What is needed: Extract only the lines running from the top of the entries to the line that holds "Букеты из лизиантусов". Include that line and omit the pictures.

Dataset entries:

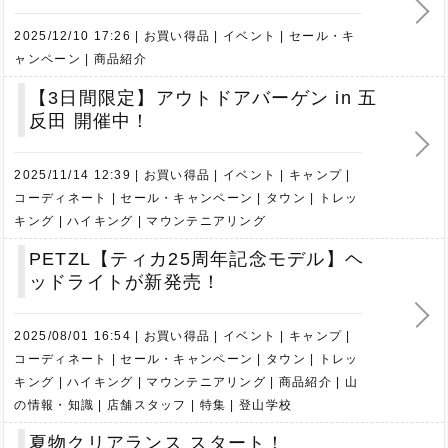
2025/12/10 17:26
お買い得品
イベント
セール・キ
ャンペーン
商品紹介
【3日間限定】アウトドアバーゲン in 五
反田 開催中！
2025/11/14 12:39
お買い得品
イベント
キャンプ
コーディネート
セール・キャンペーン
タウン
トレッ
キング
ハイキング
マウンテニアリング
PETZL【ティカ25周年記念モデル】ヘ
ッドライトが新発売！
2025/08/01 16:54
お買い得品
イベント
キャンプ
コーディネート
セール・キャンペーン
タウン
トレッ
キング
ハイキング
マウンテニアリング
商品紹介
山
の情報・知識
店舗スタッフ
特集
登山学校
夏物クリアランス スタート！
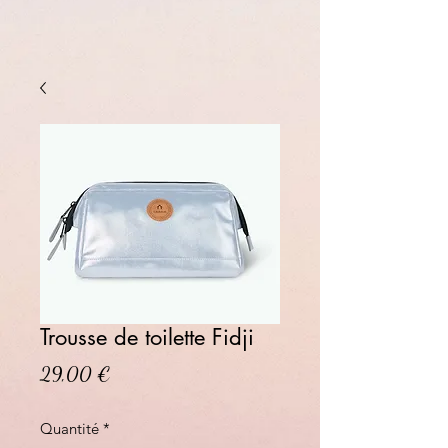
Trousse de toilette Fidji
Prix
29,00 €
Quantité
*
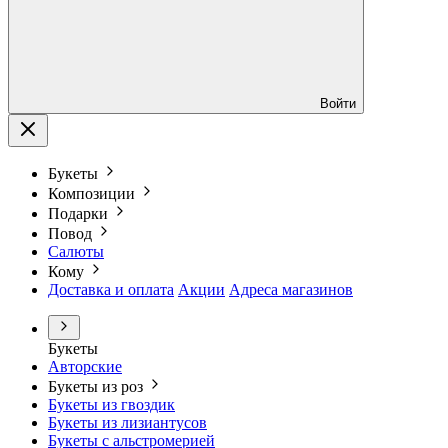
Войти
Букеты
Композиции
Подарки
Повод
Салюты
Кому
Доставка и оплата
Акции
Адреса магазинов
Букеты
Авторские
Букеты из роз
Букеты из гвоздик
Букеты из лизиантусов
Букеты с альстромерией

Response:
2025/12/10 17:26
お買い得品
イベント
セール・キ
ャンペーン
商品紹介
【3日間限定】アウトドアバーゲン in 五
反田 開催中！
2025/11/14 12:39
お買い得品
イベント
キャンプ
コーディネート
セール・キャンペーン
タウン
トレッ
キング
ハイキング
マウンテニアリング
PETZL【ティカ25周年記念モデル】ヘ
ッドライトが新発売！
2025/08/01 16:54
お買い得品
イベント
キャンプ
コーディネート
セール・キャンペーン
タウン
トレッ
キング
ハイキング
マウンテニアリング
商品紹介
山
の情報・知識
店舗スタッフ
特集
登山学校
夏物クリアランス スタート！
Trousse de toilette Fidji
Prix
29,00 €
Quantité
*
Войти
Букеты
Композиции
Подарки
Повод
Салюты
Кому
Доставка и оплата
Акции
Адреса магазинов
Букеты
Авторские
Букеты из роз
Букеты из гвоздик
Букеты из лизиантусов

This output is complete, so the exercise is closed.